The Doctor again suddenly regained his humour.
“Thank you,” he said, “I shall be charmed.”
“Nay,” said Gildea, smiling, “but I must bid you pause a moment, aimless dreamer that I am, and tell you who you will meet there. Perhaps you will want your assent back again.”
“Speak on,” said Maddock, “and, provided it is not some one who will object to my smoking afterwards, I ... I don’t think I shall!”
“The guests, then, are three in number. Firstly, James Alcock, who, they tell me, is the most secular and scientific member of all the Australian Legislative Assemblies——”
“Go on,” said Maddock.
“Doctor,” Gildea said, “he reads Haeckel and swears by no other prophet of Science. Pause before it is too late. They say too that he sleeps every saturday and sunday with Mill “On Liberty” under his pillow, and all Spencer’s “Principles” strewed about the counterpane. He knew my father years ago in England, and his heart warms towards me as towards an incipient disciple.”
“Secondly—”
“Secondly, Francis Fitzgerald, a young man learned with all the learning of the Egyptians; a pilgrim and devotee at that simple west-England shrine which holds the Catholic pearl beyond all price, John Henry Newman; a scholar of the Parisian seminaries; a pupil of the inner Jesuit circle—”
“Thirdly—”
“Frank Hawkesbury, the young Australian poet; a Socialist, delighting in Trades-Unions, Religious Revivals (the Salvation Army is a hobby of his), and Secular Organizations with a grand impartiality! Nay, it is even whispered that he had dealings with Holden and the Irish and Continental Nihilists two years ago in London. Our friend Mrs. Medwin almost fainted when Sydney Medwin asked her if she would care to know him.”

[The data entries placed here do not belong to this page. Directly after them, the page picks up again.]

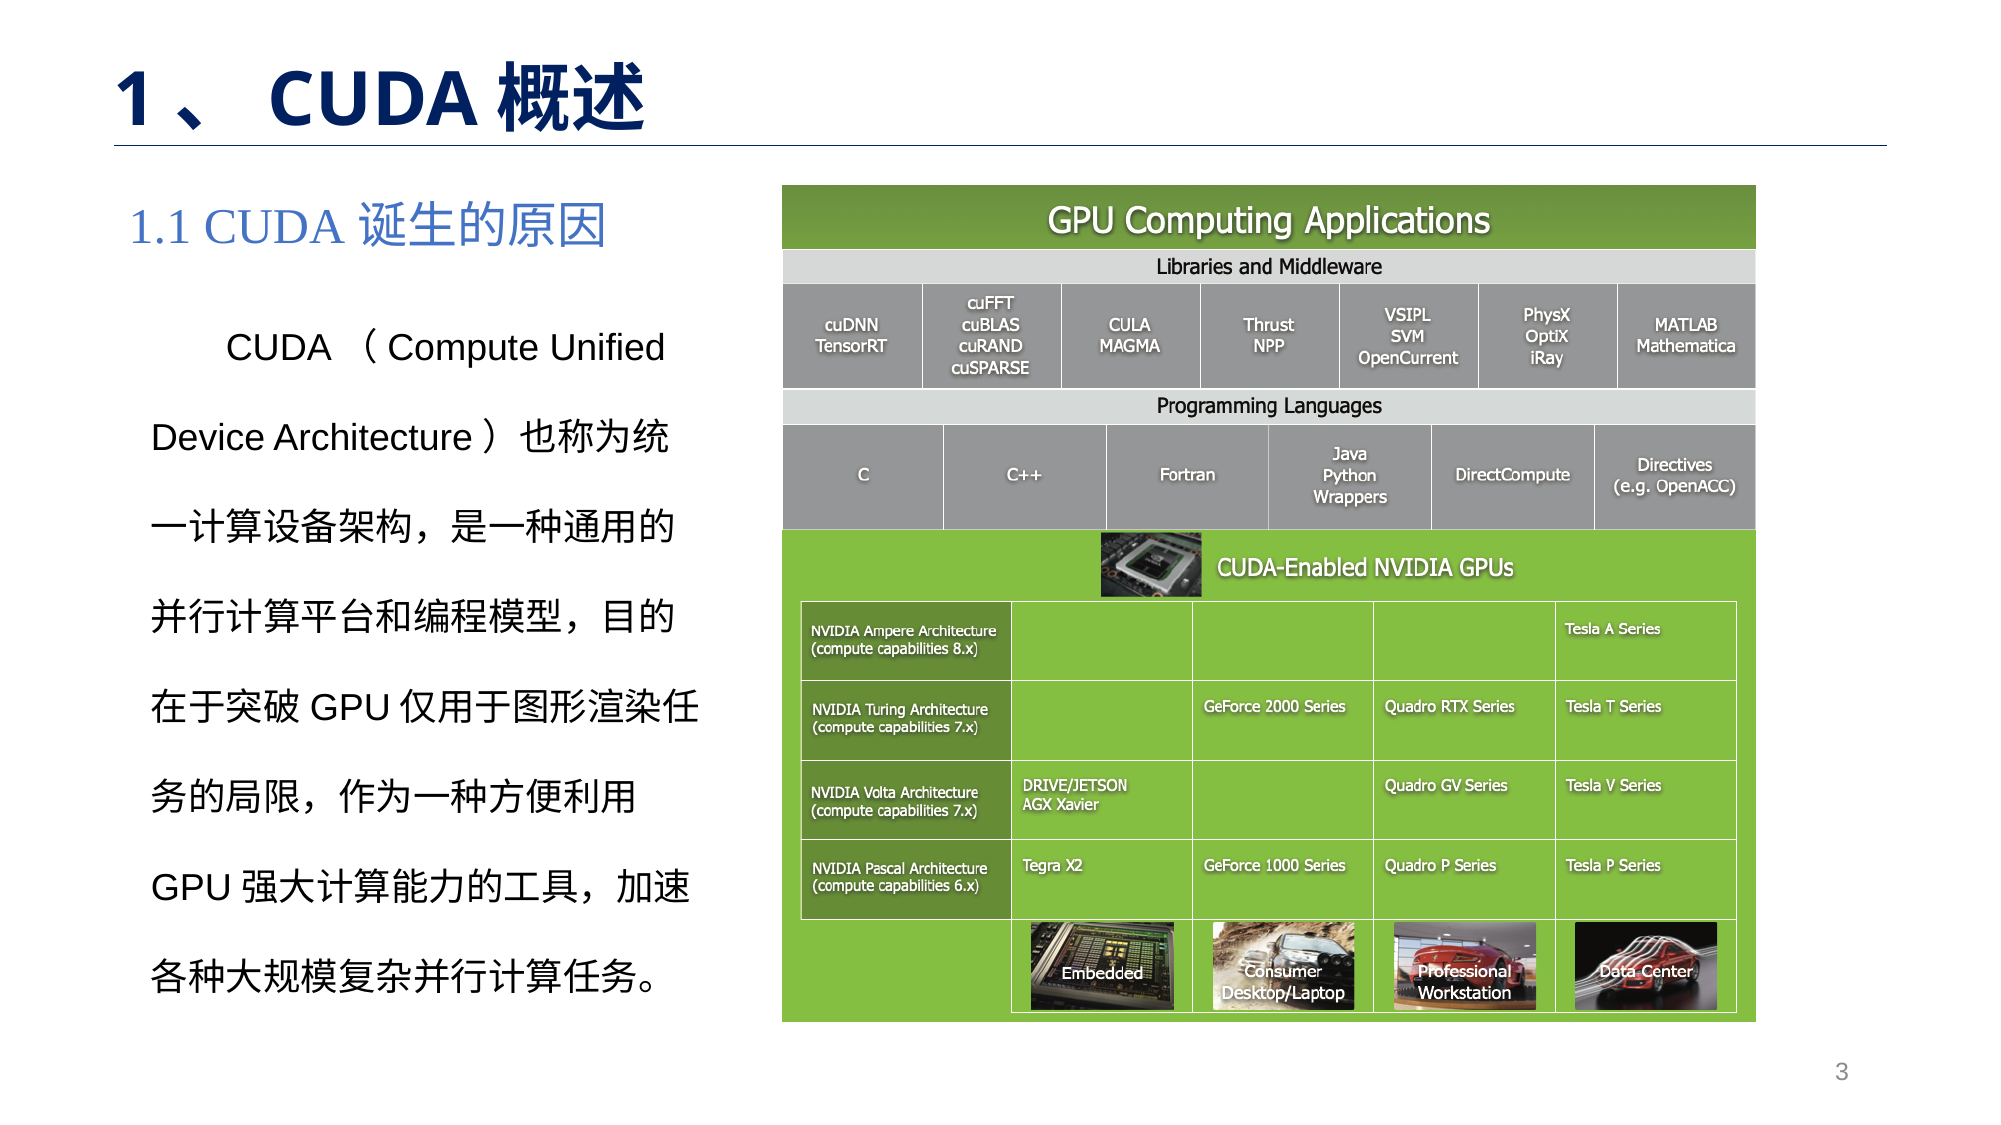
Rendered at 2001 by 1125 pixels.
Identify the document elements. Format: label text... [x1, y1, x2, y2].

text_box 3 [1413, 1047, 1864, 1108]
list 1、CUDA概述 [114, 50, 1888, 120]
text_box CUDA（Compute Unified Device Architecture）也称为统一计算设备架构，是一种通用的并行计算平台和编程模型，目的在于突破GPU仅用于图形渲染任务的局限，作为一种方便利用GPU强大计算能力的工具，加速各种大规模复杂并行计算任务。 [136, 270, 721, 1006]
picture [782, 185, 1756, 1022]
text_box 1.1 CUDA诞生的原因 [113, 186, 643, 262]
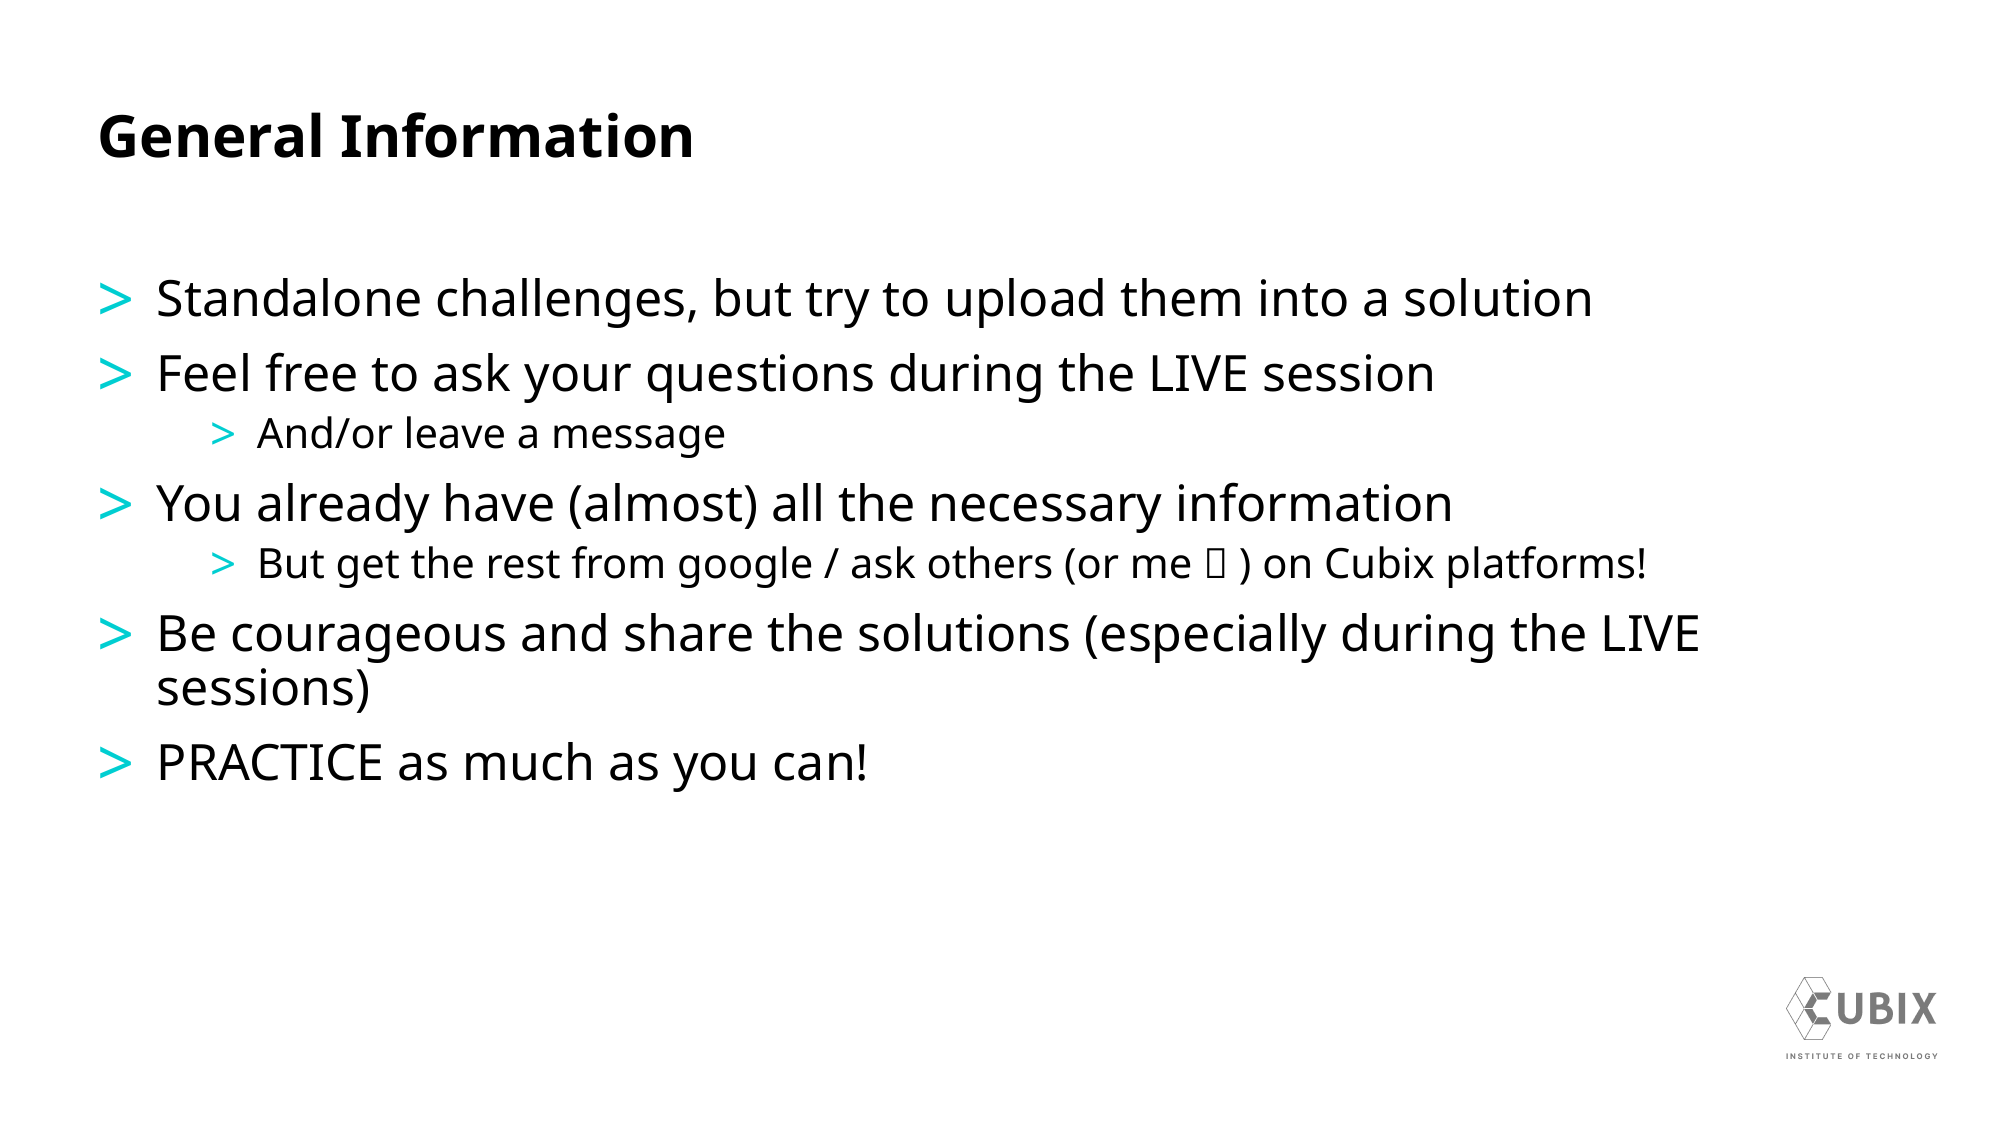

“I have looked through one of the young man’s books of poems,” Maddock said, serenely, “and rather liked them. He is in earnest. Your lunch will be amusing.—It smacks to me,” he added, with a touch of grimness in his humour, “a little of those shows one sees now and then at the street-corners. They call them, I believe, happy families.”
Gildea laughed.
“Yes, Doctor,” he said, “but what if the animals should take to fighting? Alas, then, for the canaries and the mice, who will be worried and eaten by the dogs and the cats.”
“Which are who, or who are which?”
“Let us say that Alcock is a dog, and Fitzgerald a canary.”
“Then you, I suppose, are the mouse and I the cat? But what is your young Australian poet to be? You have left him out.”
“Oh, he will be a rabbit. You will see that he can burrow. It is the forte of Socialists, burrowing.—Now,” he proceeded, “we must go this way if we are to get to my rooms in time. And as we go, will you let me first express some tentative thoughts of mine, and then ask you a few questions about your friend Mr. Parker and yourself?”
“Ask on,” said Maddock, getting into step, “and I will do my best to answer you.”